“I’ll go and call Layla and give her the news,” Sayla said as she stood up. Then, turning to her niece, who was playing with the dogs, she called, “Want to come in and get a popsicle, Nemi?”
Turning around with a scowl on her face, she shook her hand back and forth in front of her.
“What’s she doing?” Jacinda asked. “I don’t speak small child.”
“She’s trying to shake her finger like when you say no, but she keeps forgetting to raise a finger,” Heidi sighed. “This one’s a bit better than what she was doing before, though.”
That had me intrigued. “What was she doing before?”
Sayla replied for her sister, using only her hand shaking… and her middle finger sticking up in the air.
“Oh, Lordy,” Jacinda chuckled. “I’d be the worst parent ever because that would just make me laugh each time. ‘Oh, baby, I’m not angry. You keep waving that big, bad finger around at people. They probably deserve it.’”
“I thought I’d always be the parent who got the kid who did nothing wrong,” I told them after they’d stopped laughing. “Instead, I got one of Satan’s minions. When Cody was sick, I swear his head would spin on his shoulders while he projectile vomited from side to side.
“Then he went through a phase where he wanted to see where the toilet led, so he shoved some of his toys down it and blocked it solid. There was also the time he told an old woman who snapped at me in the store that she was ‘a mean woman who needed to iron her face.’ I about died when she just gave me the middle finger and stormed off. That was just part of what raising Storm Cody was like.”
“I’m dreading it when Nemi starts talking properly. I caught her yelling ‘suh uf a hits’ when she couldn’t open something the other day. It wasn’t until later, when I stubbed my toe and said son of a bitch that I realized what she’d been saying,” Heidi told us, her shoulders sagging. “I’m such a shit mom.”
“You’re not shit, you’re human,” I corrected her. “Would you prefer her to have no personality? Nothing that makes you think ‘that’s so Nemi,’ and for her to act like a robot?”
“Of course not.”
“Then,” I raised my glass to her, “clinky-clinky on being a human mom and not a mass produced robot. I stopped watching those programs where the woman goes in and helps fix the issues the parents are having with their kids.
“You know, I once told Cody to sit on the naughty step, so he went outside and sat on the curb. When I asked him what he was doing, he said it was technically a step.”
“That’s kind of genius,” Sayla acknowledged, looking surprised.
“What’s more genius is that he’d picked up two bucks on his way out because he knew the ice cream truck was coming.”
I laughed, but I still couldn’t get my head around what he’d done that day. It was crazily intelligent and cunning, and he’d only been six at the time.

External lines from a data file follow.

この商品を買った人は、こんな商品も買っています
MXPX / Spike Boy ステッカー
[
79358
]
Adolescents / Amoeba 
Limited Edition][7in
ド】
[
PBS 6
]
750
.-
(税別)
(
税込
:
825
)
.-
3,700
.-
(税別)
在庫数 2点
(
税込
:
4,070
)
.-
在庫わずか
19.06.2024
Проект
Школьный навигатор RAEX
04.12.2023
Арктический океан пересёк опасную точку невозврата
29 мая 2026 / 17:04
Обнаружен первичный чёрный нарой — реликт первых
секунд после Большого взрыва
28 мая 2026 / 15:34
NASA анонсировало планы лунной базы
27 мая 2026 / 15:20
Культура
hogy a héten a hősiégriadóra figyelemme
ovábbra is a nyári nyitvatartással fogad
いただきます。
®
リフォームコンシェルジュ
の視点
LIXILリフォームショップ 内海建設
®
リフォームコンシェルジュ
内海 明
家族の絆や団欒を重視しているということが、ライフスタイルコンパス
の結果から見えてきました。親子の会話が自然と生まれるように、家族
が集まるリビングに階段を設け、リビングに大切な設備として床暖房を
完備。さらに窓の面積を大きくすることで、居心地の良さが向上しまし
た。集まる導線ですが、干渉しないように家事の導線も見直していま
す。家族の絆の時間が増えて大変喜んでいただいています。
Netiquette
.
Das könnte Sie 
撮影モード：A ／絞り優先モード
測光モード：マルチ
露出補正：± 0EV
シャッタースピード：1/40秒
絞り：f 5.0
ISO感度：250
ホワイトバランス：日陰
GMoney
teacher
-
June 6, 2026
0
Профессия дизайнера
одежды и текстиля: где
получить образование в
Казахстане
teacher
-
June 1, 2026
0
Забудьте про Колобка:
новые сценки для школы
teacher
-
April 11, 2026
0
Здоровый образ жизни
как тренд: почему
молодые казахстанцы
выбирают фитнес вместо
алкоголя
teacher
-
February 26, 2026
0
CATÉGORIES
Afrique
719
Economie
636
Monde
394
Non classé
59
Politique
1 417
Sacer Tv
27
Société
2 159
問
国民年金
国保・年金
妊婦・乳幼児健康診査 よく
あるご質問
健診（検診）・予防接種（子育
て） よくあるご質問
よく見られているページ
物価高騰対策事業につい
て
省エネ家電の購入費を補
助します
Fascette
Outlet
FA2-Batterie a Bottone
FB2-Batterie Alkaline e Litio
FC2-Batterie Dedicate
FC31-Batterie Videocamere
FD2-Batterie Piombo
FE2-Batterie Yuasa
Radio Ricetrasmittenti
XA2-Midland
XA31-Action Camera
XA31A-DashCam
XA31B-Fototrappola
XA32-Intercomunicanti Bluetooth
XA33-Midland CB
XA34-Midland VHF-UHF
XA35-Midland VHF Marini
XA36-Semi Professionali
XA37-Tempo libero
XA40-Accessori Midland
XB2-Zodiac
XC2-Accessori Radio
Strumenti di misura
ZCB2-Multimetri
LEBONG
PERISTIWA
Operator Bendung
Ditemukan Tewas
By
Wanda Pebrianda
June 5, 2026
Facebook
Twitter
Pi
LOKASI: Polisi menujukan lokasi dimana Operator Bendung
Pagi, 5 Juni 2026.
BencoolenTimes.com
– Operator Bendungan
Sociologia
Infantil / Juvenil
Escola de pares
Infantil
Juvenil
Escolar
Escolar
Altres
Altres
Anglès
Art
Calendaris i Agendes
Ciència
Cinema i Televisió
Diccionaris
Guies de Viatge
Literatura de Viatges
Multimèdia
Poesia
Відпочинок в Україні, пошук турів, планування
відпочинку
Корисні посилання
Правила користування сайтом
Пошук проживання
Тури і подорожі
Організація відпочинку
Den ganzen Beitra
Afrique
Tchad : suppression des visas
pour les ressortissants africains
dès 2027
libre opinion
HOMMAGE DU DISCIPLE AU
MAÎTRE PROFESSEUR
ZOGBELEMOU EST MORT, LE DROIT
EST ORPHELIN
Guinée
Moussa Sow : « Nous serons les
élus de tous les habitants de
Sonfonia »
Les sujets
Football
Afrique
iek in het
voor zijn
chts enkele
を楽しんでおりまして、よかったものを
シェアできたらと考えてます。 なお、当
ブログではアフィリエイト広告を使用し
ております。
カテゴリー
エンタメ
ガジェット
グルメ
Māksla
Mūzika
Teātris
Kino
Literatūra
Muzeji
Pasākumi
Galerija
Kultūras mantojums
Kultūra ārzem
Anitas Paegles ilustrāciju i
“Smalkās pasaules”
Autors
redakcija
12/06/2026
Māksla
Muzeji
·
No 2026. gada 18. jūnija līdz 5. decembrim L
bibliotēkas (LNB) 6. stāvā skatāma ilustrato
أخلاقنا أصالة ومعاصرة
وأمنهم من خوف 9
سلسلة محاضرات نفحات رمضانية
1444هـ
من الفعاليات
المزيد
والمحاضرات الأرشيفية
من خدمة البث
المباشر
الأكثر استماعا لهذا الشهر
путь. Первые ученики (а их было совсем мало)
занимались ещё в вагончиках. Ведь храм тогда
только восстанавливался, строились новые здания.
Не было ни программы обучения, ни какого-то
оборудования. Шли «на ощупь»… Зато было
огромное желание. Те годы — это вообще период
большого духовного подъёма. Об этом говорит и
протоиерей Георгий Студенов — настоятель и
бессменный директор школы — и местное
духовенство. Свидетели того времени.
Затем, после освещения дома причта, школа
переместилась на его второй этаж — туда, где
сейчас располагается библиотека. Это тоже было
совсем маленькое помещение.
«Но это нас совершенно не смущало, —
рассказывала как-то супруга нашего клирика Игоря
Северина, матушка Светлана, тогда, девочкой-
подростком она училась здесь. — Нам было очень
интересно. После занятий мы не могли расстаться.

“That kid’s a trip,” Jacinda sighed happily. “It’s like going back in time to when I was little.”
Jacinda’s mother was from Sri Lanka, and her dad was around the same color as mine—one shade away from total sunburn just by saying the word ‘sun.’
The first thing I’d thought when I’d met her was that I was scared to shake her hand in case I ‘unperfected her perfection.’ Then she’d opened her mouth, and I knew I was going to keep her in my life no matter what.
“Don’t you have a big family?” Heidi asked her as Nemi finally stopped playing with the dogs and bestowed a loving moment on her mom.
“Only two more kids than this one’s parents had,” she gestured with a thumb at me.
Reaching into her bag for a wipe, Heidi gave Nemi a quick splash ‘n dash. “I thought kids from bigger families had quieter personalities? Your mom’s so soft and gentle, too.”
Jacinda snorted her wine and hacked it up. With her eyes watering, she hit her chest with her fist until she could talk again.
“Where did you get that bullshit? We all take after her.”
Huh, I wasn’t surprised by that information, funnily enough. Alex was kind of the same way—softer around other people, but confident and the definition of an alpha male at home.
Using a sip of wine to clear her throat from her coughing fit, Jacinda said, “So, what we’re doing today is called the cinnamon oil challenge. Women have been saying it works wonders to plump lips up, and because we give honest feedback, we’ve had over a thousand requests from subscribers to try it.”
“Ew,” Sayla whined. “I hate cinnamon.”
“Shut your hoochie mouth,” I hissed. “It’s the best spice and flavor ever, and you wouldn’t hate it if you hadn’t drunk too much of a cinnamon liqueur at a party and thrown your guts up.”